Derrière les briques rouges du quartier de la Distillerie de Toronto, le printemps étale sa palette de couleurs et de rêveries à la Galerie Thompson Landry qui abrite, du 18 mai au 4 juin, les œuvres des Québécoises Dominique Fortin et Danielle Lanteigne, à l’occasion de l’exposition intitulée « Printemps éternel ».
La dessinatrice Dominique Fortin explore, avec esthétique et philosophie, les êtres à travers un filtre intime et mystérieux qui change notre perception de l’humanité, des animaux, des idées et des émotions. Un monde fantasmé, utopique, tantôt statique, tantôt en mouvement, où le bonheur, l’équilibre, l’enfance, la fidélité ou encore l’éternité sont revisités, parfois sous plusieurs angles, comme pour mieux en saisir les multiples facettes. Sa représentation des oiseaux et des papillons en est l’exemple le plus frappant. Symbolisant l’amour et le cycle de la vie, leur mouvement suggère la non-maîtrise.
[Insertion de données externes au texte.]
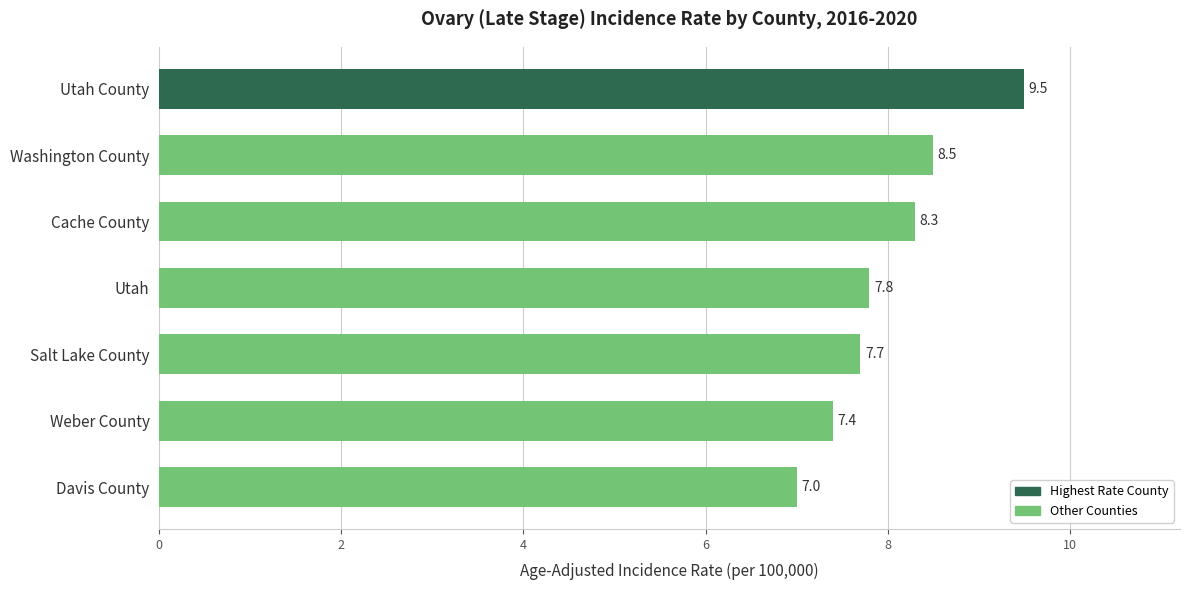

Are the bars horizontal?

Yes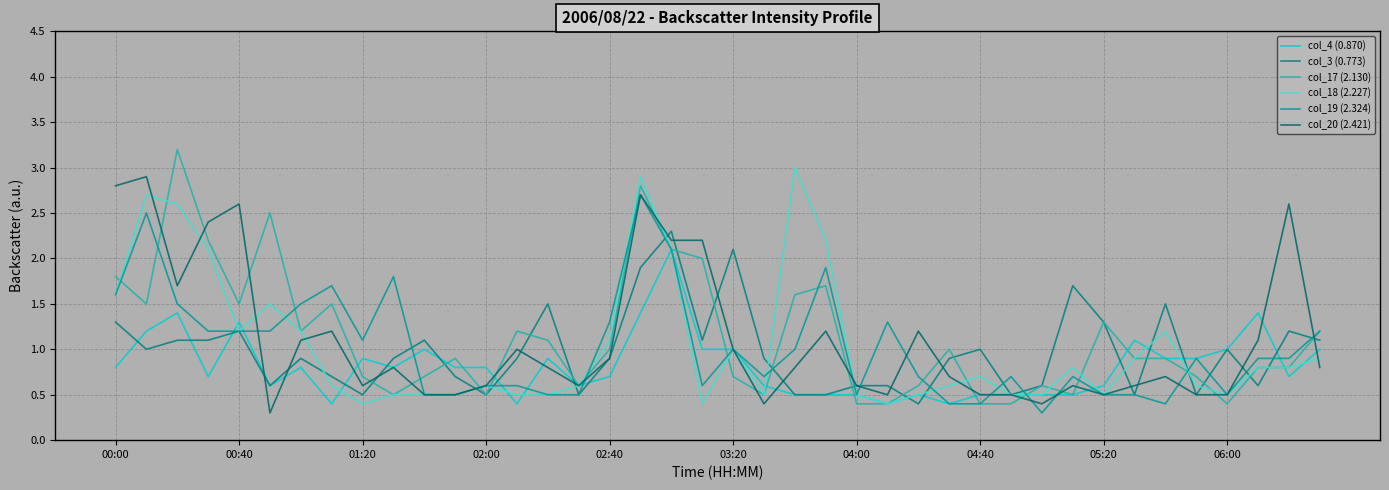

What is the minimum value for col_4 (0.870)?

0.4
Ils nous échappent et c’est tant mieux.
Oiseaux, cerfs, ours, loups, chevaux… Parfois geôliers, souvent guides, les animaux sont des sujets récurrents qui illustrent la complexité et l’inconnu, lorsqu’ils sont associés à la féminité. L’artiste montréalaise suscite la curiosité  en insérant régulièrement le même visage dans ses tableaux, en fait celui de sa fille, dont les traits doux et le regard fixe semblent être porteurs d’un message qui évolue au fil des œuvres. Focalisant son attention sur le premier plan, Dominique Fortin dénoue le fil de l’âme humaine, associe le corps et l’esprit, l’intérieur et l’extérieur, décortique l’union, la métamorphose et la renaissance pour ouvrir un espace de réflexion sur nous-mêmes.
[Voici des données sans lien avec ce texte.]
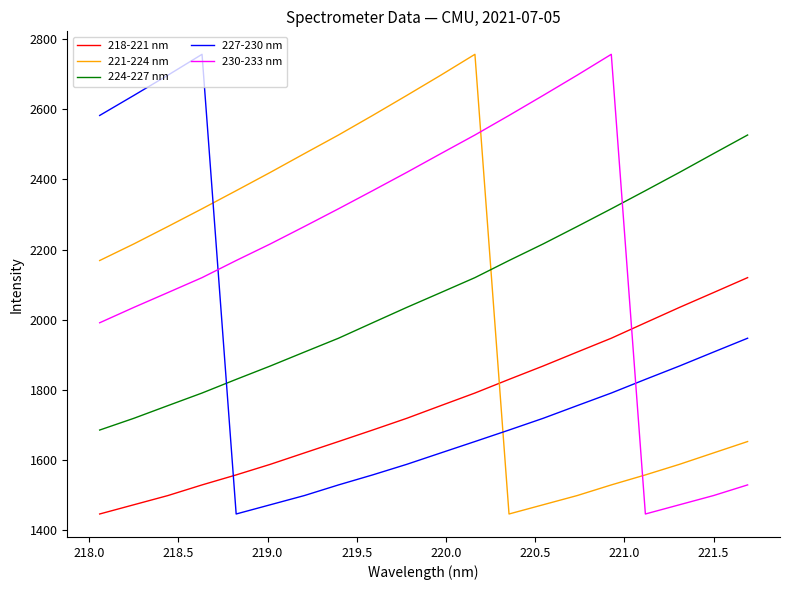

Which series has the largest total across all categories?

230-233 nm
De personnage, il n’en est pas question avec Danielle Lanteigne. L’artiste peint des fleurs, des plantes et des fruits. La singularité de son œuvre réside dans son travail sur les lignes verticales. Elle étire, déforme, agrandit la réalité, sans jamais rompre avec le réalisme. Tordues, rectilignes, grandes, petites, ses fleurs poussent, cherchent le soleil, la vie, l’après… dans un environnement souvent neutre. Ce contraste entre l’organique dans sa verticalité aux couleurs vives et le géométrique sans perspective aux tons froids fait triompher le cycle sur le socle, le mouvement sur l’immobile, la vie sur la mort. Le coup de pinceau et de crayon de Danielle Lanteigne est efficace, va à l’essentiel. Les crocus se réveillent, les citrons sont acidulés, les iris s’irisent, l’orchidée s’agrippe, les tulipes se libèrent…
L’hymne à la nature et au printemps raisonne bientôt dans la Galerie Thompson-Landry.

Illustrations : Grand bleu de Dominique Fortin et Crocus de Danielle Lanteigne.